Nonetheless, in this review, we provided a comprehensive survey of the mechanisms of AR development, especially, regarding the MBLs produced by Enterobacteriaceae and appropriate strategies for overcoming the challenges through small-molecule inhibitors. Also, we discussed the effective methods for diagnosing the notorious enzymes and their producers within/outside biological systems. Thus, this represents an ideal template for further studies on the detection and treatment of MDR-related bacterial infections.

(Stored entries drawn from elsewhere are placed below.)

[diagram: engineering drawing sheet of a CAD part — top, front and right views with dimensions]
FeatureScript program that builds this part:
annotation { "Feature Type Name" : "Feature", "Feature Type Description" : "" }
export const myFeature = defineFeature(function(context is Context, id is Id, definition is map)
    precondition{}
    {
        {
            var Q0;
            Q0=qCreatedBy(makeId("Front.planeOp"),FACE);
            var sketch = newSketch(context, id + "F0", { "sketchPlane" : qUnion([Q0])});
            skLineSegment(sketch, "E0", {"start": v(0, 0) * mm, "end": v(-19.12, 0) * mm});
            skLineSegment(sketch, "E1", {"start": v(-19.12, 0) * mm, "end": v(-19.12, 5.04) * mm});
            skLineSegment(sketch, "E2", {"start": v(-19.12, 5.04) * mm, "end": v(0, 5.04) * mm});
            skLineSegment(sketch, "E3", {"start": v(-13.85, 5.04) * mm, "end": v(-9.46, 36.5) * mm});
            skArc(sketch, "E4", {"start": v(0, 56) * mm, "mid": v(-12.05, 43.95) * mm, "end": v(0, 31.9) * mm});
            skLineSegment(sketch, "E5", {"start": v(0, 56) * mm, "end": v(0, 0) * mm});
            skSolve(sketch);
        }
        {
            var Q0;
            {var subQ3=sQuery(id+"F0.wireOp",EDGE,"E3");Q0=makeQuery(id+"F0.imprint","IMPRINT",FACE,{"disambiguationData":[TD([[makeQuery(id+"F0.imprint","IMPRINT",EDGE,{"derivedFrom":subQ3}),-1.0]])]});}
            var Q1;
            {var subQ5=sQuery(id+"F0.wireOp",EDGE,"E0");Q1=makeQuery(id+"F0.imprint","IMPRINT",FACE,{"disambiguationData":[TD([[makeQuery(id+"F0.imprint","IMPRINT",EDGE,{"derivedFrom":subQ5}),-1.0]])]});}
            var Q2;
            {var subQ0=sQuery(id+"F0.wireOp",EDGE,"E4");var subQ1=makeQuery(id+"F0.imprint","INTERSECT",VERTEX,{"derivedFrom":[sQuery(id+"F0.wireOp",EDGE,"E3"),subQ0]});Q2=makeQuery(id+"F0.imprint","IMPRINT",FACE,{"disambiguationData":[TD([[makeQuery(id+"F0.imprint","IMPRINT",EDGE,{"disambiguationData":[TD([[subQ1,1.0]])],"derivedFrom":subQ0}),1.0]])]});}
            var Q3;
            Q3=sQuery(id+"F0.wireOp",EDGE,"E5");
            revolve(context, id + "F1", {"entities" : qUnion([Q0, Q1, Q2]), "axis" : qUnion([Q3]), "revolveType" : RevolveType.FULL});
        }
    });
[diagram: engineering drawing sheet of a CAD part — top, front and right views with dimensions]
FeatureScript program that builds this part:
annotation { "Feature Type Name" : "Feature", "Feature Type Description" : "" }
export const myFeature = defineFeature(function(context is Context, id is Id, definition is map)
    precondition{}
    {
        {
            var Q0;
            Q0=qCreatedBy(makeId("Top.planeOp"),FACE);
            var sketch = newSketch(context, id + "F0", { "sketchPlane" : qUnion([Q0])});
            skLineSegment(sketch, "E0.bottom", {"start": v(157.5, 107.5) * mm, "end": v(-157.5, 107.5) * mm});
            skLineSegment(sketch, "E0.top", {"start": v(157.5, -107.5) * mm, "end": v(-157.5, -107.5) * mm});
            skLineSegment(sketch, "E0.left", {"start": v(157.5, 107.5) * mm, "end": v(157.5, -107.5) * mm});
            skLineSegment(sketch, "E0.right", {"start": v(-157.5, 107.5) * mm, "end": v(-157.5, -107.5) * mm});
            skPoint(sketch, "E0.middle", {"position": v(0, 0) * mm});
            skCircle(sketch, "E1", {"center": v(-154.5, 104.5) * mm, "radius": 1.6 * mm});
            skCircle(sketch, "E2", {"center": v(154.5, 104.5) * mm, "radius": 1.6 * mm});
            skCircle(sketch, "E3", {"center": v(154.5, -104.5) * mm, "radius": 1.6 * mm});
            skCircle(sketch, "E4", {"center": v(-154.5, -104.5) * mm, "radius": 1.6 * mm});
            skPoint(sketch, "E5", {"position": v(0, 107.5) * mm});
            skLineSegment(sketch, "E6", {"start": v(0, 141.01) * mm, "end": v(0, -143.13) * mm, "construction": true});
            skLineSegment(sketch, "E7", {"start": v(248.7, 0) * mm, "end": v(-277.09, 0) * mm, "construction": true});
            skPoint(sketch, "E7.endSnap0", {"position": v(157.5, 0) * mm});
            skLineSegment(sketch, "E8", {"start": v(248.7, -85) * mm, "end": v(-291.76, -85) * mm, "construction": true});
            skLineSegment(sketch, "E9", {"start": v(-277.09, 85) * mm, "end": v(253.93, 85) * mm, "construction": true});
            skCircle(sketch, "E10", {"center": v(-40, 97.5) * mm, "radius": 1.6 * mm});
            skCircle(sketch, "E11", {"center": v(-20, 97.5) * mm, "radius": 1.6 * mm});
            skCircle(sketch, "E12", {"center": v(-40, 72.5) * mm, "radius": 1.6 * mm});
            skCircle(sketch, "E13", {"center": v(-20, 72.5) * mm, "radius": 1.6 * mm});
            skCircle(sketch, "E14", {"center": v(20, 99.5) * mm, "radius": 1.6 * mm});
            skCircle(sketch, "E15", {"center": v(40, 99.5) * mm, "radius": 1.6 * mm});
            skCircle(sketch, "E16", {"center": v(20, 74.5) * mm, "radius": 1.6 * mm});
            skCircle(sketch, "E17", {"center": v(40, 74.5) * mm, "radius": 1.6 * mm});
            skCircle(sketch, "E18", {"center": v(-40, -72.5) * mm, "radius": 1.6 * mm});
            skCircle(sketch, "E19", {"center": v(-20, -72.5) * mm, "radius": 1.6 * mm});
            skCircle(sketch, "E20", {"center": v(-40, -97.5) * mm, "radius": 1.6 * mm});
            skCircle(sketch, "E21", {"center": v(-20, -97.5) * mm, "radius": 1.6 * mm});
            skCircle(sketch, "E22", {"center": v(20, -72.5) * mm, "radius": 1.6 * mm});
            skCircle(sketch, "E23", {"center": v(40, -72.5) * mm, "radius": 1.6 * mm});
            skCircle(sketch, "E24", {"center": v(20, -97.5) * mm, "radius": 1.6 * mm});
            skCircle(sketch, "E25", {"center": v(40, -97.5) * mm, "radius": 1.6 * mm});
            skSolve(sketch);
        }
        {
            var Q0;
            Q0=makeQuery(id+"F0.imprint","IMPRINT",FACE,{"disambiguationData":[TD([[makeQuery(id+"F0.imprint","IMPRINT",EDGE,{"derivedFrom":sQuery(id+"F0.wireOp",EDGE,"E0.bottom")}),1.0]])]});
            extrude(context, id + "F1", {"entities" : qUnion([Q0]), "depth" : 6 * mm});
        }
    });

CRediT author contributions

The manuscript was written with the contributions of all authors. All authors have approved the final version of the manuscript. Conceptualization, data curation, resources, analysis and writing-original draft, writing-review and editing by YOA; data curation, analysis and writing-original draft by CFC; resources and supervision by MNM.

Conflicts of interest

The authors declare no conflict of interest.

Biographies

Biography

Yusuf Oloruntoyin Ayipo.

Yusuf Oloruntoyin Ayipo is currently a PhD student in the field of Medicinal Chemistry and is supervised by Professor Mohd Nizam Mordi at the Centre for Drug Research Universiti Sains Malaysia. His research interests include computer-aided drug design, synthesis and biological studies of bioactive molecules for neurological disorders, cancers and microbial diseases. His academic excellence has attracted reputable awards and scholarships including a PhD. Scholarship by TETFUND Nigeria (2019), Graduate Assistantship, Universiti Sains Malaysia (2019-2022), Best Poster Presenter, CDR Colloquium, Universiti Sains Malaysia (2019), Sci-Mix Presenter, ACS SciMeeting, Atlanta (Fall 2021) and Sanggar Sanjung Award, Universiti Sains Malaysia, 2022.

Biography

Chong.

Chong Chien Fung is an emerging scholar with a Bachelor's Degree in Biomedical Science from Universiti Tunku Abdul Rahman, Malaysia. His research interests include biochemistry and clinical immunology, with particular emphasis on small G-protein and cancer signalling. Currently he is a Master's candidate and actively engaged in research on the discovery of novel biomarkers. He is not only passionate about learning and staying up-to-date with the latest developments, but also exploring various opportunities to contribute to this field. He is committed to pursuing a career in cancer research and seeks to collaborate with experienced researchers.

Biography

Mohd Nizam Mordi.

Mohd Nizam Mordi received his PhD in Medicinal Chemistry from the University of Manchester in 2001. In the same year, he began his journey as a Junior Lecturer Cum Researcher at the Centre for Drug Research, Universiti Sains Malaysia. He has been a Professor in Medicinal Chemistry since 2016. He his research endeavours are focused on drug discovery, design, and synthesis. With a computer-aided drug design technique, his group successfully enhances the discovery of new useful bioactive compounds, in particular heterocyclic compounds that are active for analgesia, antidepressant, anticancer, and addiction treatment.